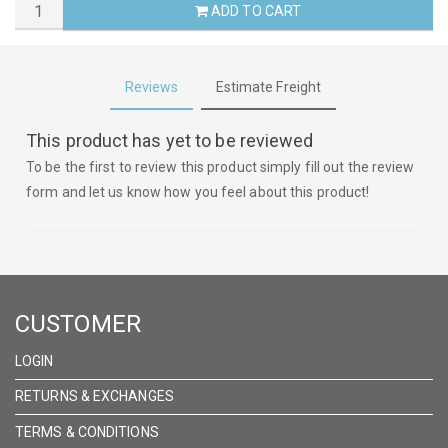
ADD TO CART
Reviews
Estimate Freight
This product has yet to be reviewed
To be the first to review this product simply fill out the review
form and let us know how you feel about this product!
CUSTOMER
LOGIN
RETURNS & EXCHANGES
TERMS & CONDITIONS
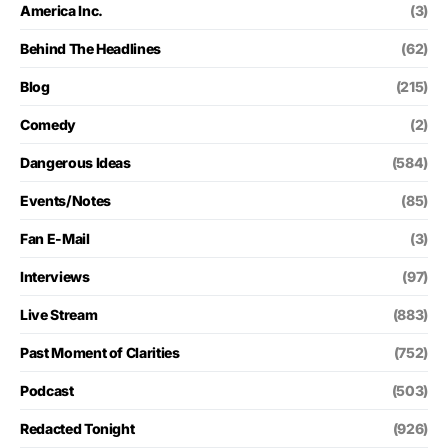
America Inc.
(3)
Behind The Headlines
(62)
Blog
(215)
Comedy
(2)
Dangerous Ideas
(584)
Events/Notes
(85)
Fan E-Mail
(3)
Interviews
(97)
Live Stream
(883)
Past Moment of Clarities
(752)
Podcast
(503)
Redacted Tonight
(926)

= = = = = = =

The answer must be a single number: the count of lines in the listing that hold the string "product".

▶ EXERCISE RESPONSE: 3